* WHAT IS NEEDED *
Give back the exact lines of the material below from the one containing "accuracy without delays." through the one containing "compelling ways. When not", and no pictures.
DATA SHOWN Start Marker
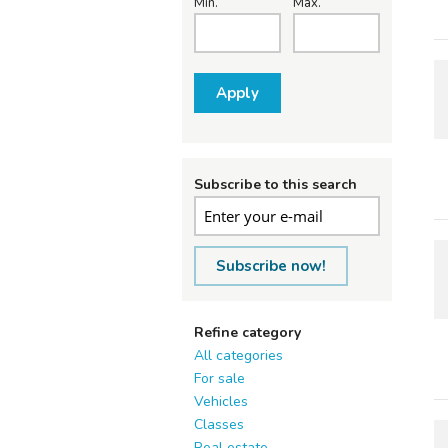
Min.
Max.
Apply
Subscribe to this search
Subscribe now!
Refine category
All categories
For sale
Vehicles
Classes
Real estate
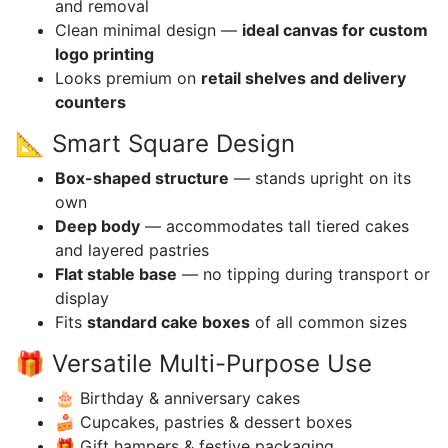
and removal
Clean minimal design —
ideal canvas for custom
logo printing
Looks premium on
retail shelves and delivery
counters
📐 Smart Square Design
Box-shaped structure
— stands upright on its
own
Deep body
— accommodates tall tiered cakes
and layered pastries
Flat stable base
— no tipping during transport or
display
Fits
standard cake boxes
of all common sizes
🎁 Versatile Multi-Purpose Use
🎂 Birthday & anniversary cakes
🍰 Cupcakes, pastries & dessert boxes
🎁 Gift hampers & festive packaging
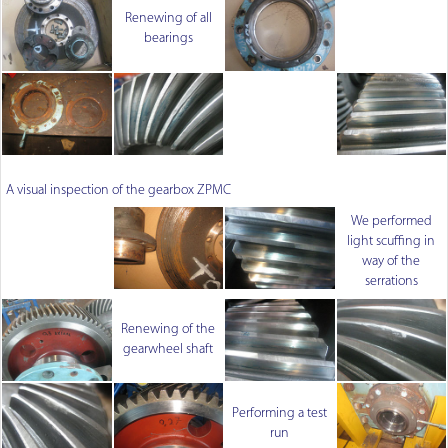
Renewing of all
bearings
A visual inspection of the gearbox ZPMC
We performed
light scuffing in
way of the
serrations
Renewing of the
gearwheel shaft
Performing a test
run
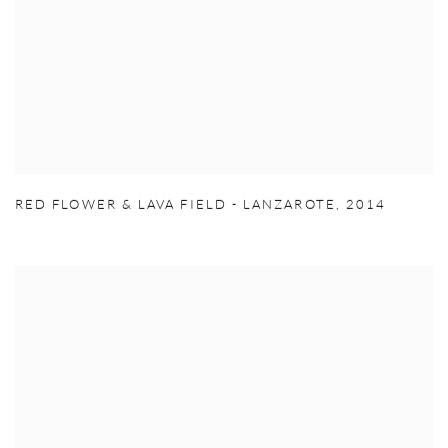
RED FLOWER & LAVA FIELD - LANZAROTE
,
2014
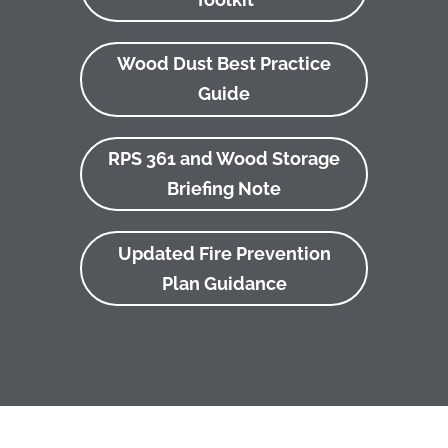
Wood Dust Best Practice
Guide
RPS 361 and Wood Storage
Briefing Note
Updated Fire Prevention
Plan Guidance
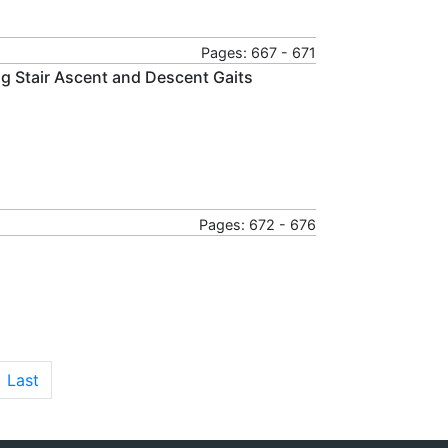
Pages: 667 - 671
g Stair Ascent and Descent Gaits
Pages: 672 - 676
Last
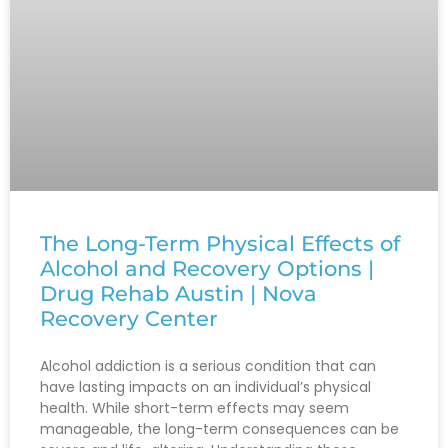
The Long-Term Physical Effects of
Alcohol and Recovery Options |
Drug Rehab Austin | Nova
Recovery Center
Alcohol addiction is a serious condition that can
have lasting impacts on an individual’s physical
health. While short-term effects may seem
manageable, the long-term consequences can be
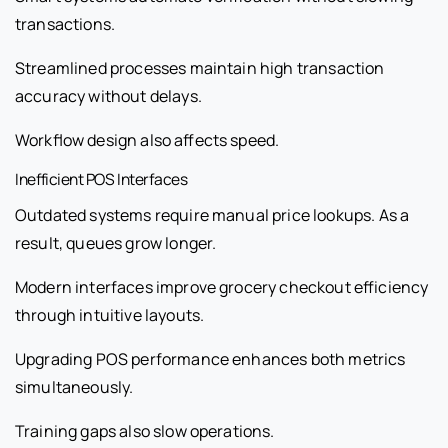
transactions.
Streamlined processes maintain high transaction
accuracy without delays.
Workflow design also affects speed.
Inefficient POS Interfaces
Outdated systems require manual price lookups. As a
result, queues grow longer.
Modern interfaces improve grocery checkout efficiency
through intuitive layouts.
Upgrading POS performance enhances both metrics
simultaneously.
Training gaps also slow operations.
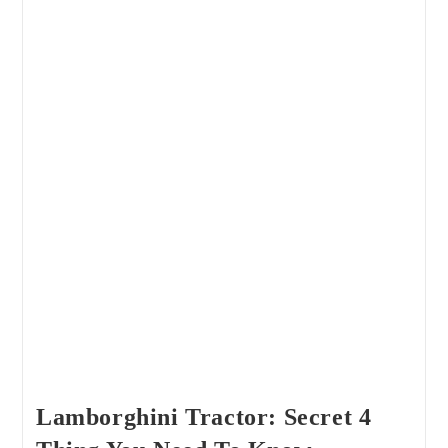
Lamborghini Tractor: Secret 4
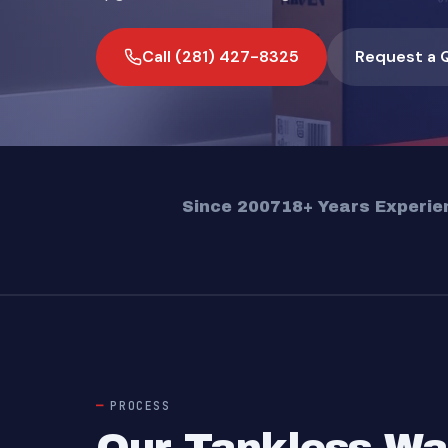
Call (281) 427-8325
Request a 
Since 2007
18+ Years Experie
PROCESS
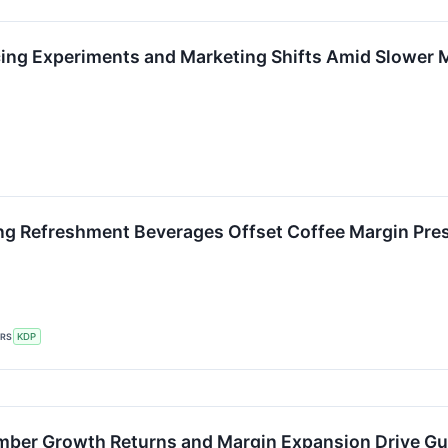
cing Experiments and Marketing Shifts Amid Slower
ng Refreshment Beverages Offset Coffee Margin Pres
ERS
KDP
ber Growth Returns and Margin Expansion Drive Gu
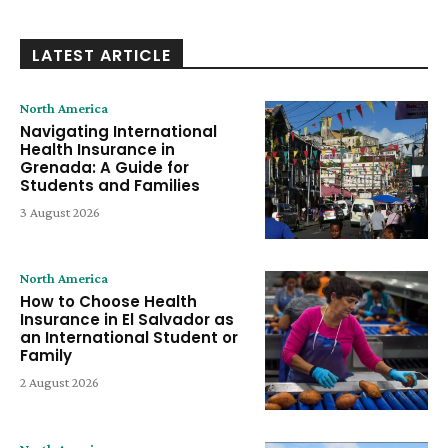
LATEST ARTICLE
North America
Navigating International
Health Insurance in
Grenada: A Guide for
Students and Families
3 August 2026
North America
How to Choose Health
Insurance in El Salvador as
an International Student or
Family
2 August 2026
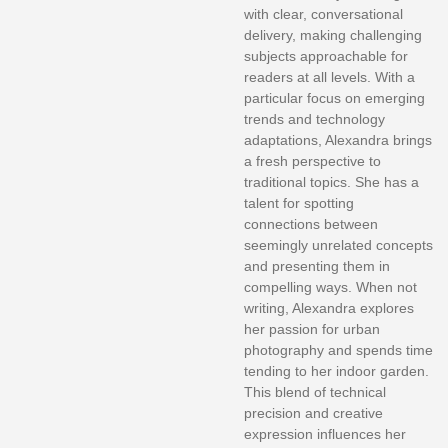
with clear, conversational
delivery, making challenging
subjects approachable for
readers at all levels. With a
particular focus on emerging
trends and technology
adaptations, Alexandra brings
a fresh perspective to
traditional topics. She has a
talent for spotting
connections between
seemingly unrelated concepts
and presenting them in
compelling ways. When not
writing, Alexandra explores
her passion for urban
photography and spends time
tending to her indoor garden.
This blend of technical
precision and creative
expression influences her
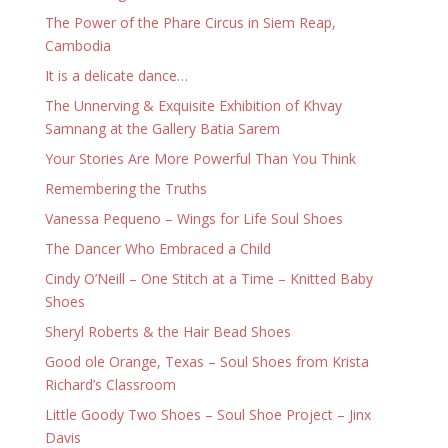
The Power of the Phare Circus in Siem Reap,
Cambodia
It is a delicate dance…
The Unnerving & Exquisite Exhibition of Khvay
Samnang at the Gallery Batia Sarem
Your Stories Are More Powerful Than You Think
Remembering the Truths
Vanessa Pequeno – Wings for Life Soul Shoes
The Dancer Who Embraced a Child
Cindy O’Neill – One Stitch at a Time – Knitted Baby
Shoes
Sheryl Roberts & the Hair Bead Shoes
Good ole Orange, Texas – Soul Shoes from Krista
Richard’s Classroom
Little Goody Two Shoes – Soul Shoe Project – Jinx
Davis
DATA SHOWN End Marker
* OUTPUT FOR THIS EXERCISE *
accuracy without delays.
Workflow design also affects speed.
Inefficient POS Interfaces
Outdated systems require manual price lookups. As a
result, queues grow longer.
Modern interfaces improve grocery checkout efficiency
through intuitive layouts.
Upgrading POS performance enhances both metrics
simultaneously.
Training gaps also slow operations.
Lamborghini Tractor: Secret 4
Call (281) 427-8325
Request a 
Since 2007
18+ Years Experie
PROCESS
cing Experiments and Marketing Shifts Amid Slower
ng Refreshment Beverages Offset Coffee Margin Pres
ERS
KDP
ber Growth Returns and Margin Expansion Drive Gu
LATEST ARTICLE
North America
Navigating International
Health Insurance in
Grenada: A Guide for
Students and Families
3 August 2026
North America
How to Choose Health
Insurance in El Salvador as
an International Student or
Family
2 August 2026
with clear, conversational
delivery, making challenging
subjects approachable for
readers at all levels. With a
particular focus on emerging
trends and technology
adaptations, Alexandra brings
a fresh perspective to
traditional topics. She has a
talent for spotting
connections between
seemingly unrelated concepts
and presenting them in
compelling ways. When not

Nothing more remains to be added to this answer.